- [Your instructions]:
Please switch "(459, 193)" to "(458, 195)" and give again only the lines from the line with "53: (476, 260)" up to and including the line with "21: (548, 294)", leaving everything else unchanged.

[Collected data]
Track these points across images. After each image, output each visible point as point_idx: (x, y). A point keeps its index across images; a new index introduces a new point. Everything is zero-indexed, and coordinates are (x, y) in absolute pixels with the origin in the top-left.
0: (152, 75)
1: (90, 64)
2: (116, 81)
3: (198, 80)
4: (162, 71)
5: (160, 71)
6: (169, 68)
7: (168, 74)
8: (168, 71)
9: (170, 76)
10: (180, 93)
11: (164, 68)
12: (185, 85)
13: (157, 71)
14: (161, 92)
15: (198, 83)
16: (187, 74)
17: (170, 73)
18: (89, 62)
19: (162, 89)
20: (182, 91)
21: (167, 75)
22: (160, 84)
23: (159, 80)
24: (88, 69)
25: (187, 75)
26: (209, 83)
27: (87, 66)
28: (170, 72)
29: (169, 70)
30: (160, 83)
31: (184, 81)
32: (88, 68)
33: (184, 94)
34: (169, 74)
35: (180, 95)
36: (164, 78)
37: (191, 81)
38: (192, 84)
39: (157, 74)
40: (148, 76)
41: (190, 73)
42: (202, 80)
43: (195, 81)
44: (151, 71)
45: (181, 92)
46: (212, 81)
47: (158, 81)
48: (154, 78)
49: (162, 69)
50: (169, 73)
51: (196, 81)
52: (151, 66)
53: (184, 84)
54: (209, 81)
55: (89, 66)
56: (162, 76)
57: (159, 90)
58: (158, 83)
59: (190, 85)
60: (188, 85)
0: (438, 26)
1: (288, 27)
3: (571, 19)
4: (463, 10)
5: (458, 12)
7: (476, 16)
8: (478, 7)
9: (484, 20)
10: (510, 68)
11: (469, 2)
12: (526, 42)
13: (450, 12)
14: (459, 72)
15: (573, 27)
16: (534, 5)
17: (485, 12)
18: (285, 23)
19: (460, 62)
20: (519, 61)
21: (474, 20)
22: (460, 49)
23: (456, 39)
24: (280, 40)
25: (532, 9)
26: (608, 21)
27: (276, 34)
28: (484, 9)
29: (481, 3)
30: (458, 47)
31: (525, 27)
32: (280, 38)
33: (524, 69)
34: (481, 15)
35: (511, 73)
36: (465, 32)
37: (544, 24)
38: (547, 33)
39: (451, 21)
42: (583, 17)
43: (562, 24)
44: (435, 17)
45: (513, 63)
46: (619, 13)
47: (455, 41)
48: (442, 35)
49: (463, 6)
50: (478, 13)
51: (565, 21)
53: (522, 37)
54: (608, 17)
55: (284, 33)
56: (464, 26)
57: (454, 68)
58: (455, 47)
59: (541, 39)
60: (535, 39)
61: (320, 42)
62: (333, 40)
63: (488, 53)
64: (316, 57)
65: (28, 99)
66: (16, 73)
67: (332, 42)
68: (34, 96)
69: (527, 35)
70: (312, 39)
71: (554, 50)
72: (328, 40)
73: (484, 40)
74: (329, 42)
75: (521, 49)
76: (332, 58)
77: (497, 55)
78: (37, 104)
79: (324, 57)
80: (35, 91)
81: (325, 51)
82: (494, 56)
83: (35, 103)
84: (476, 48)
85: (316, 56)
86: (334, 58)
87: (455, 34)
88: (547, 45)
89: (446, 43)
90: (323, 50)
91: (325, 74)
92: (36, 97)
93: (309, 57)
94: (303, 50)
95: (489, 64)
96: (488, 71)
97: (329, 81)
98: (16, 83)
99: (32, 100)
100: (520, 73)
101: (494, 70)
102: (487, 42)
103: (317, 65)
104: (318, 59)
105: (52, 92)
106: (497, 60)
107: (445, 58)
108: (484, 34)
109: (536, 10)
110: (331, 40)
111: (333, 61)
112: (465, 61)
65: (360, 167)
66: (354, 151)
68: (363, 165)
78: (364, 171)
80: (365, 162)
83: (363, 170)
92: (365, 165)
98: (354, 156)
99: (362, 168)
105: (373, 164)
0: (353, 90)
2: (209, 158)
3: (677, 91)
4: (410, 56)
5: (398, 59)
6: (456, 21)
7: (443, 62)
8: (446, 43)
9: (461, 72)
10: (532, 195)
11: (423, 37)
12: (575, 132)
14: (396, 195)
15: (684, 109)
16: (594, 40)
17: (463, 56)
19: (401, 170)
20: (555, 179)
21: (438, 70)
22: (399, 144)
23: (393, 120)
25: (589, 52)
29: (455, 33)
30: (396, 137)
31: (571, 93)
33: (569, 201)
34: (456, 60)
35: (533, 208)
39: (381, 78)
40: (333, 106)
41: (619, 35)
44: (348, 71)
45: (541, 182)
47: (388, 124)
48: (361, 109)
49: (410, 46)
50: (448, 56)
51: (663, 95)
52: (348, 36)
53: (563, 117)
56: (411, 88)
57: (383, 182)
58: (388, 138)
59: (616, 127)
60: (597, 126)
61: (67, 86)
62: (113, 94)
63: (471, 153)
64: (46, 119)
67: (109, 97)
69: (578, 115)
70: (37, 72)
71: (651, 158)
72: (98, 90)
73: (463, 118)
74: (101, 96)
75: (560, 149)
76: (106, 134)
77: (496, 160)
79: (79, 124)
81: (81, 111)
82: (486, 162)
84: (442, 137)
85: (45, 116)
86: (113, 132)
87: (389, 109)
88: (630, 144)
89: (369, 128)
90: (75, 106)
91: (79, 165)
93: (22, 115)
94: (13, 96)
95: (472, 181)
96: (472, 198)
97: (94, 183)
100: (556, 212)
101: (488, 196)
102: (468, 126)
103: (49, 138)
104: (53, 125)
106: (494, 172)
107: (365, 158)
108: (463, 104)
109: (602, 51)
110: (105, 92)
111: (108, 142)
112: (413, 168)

* * *

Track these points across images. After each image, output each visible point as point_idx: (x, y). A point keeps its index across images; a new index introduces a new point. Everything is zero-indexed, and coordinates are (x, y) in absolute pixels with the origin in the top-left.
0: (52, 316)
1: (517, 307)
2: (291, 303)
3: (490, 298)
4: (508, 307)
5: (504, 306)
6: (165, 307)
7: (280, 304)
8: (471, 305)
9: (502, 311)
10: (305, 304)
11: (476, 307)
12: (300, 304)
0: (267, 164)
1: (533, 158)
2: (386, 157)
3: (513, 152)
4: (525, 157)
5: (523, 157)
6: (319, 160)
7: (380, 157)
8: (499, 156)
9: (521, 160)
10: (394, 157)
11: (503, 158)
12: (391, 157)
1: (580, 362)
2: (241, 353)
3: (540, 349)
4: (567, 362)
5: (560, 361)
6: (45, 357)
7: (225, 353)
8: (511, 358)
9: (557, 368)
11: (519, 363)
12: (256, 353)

---

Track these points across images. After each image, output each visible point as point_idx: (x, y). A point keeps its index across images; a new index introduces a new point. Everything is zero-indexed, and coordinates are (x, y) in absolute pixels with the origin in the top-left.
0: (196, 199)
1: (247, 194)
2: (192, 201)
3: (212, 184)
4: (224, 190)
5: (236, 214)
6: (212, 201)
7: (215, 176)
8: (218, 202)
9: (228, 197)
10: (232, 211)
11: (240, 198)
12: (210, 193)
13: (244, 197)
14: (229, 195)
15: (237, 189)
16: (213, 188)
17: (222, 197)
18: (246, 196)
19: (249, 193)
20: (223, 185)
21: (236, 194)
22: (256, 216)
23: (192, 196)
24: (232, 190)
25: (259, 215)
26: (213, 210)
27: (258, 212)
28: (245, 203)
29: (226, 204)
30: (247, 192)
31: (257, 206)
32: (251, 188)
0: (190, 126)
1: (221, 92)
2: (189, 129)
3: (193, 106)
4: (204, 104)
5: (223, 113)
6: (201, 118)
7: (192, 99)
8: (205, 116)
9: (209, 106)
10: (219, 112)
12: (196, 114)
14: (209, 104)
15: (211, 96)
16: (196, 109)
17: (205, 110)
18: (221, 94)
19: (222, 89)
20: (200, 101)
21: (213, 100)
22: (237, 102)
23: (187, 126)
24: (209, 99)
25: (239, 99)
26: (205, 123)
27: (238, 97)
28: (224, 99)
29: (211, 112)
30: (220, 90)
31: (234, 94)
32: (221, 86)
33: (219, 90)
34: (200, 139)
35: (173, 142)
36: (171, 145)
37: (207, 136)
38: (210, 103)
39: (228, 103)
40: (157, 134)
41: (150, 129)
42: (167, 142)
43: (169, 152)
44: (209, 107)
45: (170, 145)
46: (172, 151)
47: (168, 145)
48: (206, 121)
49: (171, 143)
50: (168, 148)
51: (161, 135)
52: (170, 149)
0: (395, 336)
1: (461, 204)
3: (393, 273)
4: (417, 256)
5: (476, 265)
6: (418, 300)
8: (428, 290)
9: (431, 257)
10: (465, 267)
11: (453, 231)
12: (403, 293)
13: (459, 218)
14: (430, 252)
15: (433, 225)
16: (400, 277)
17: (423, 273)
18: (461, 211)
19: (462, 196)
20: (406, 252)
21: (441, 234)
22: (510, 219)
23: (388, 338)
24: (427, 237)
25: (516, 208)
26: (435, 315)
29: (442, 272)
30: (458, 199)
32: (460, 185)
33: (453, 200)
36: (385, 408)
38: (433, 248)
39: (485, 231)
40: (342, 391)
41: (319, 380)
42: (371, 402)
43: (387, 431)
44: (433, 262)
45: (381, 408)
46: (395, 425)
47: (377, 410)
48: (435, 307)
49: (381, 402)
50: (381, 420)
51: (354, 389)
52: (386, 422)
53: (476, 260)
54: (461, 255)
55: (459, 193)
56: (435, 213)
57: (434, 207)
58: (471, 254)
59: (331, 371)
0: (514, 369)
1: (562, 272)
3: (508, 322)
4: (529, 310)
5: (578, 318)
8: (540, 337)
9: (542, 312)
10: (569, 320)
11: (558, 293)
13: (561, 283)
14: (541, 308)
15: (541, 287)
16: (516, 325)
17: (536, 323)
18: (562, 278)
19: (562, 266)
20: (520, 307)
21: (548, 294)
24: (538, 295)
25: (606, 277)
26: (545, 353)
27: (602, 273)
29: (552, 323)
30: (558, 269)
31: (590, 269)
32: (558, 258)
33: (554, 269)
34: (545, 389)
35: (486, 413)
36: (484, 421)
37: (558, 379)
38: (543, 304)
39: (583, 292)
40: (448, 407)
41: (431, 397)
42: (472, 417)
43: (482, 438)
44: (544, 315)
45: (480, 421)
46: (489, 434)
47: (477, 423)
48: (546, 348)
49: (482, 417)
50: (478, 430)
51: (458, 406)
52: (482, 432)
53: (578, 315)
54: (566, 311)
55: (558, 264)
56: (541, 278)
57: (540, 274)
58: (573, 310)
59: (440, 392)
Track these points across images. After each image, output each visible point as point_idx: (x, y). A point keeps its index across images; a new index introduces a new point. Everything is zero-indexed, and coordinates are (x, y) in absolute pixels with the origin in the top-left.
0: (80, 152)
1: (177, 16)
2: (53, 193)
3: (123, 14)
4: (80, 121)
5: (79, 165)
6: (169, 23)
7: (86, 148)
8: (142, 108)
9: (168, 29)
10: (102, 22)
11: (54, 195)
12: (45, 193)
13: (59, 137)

- [Completed task]:
53: (476, 260)
54: (461, 255)
55: (458, 195)
56: (435, 213)
57: (434, 207)
58: (471, 254)
59: (331, 371)
0: (514, 369)
1: (562, 272)
3: (508, 322)
4: (529, 310)
5: (578, 318)
8: (540, 337)
9: (542, 312)
10: (569, 320)
11: (558, 293)
13: (561, 283)
14: (541, 308)
15: (541, 287)
16: (516, 325)
17: (536, 323)
18: (562, 278)
19: (562, 266)
20: (520, 307)
21: (548, 294)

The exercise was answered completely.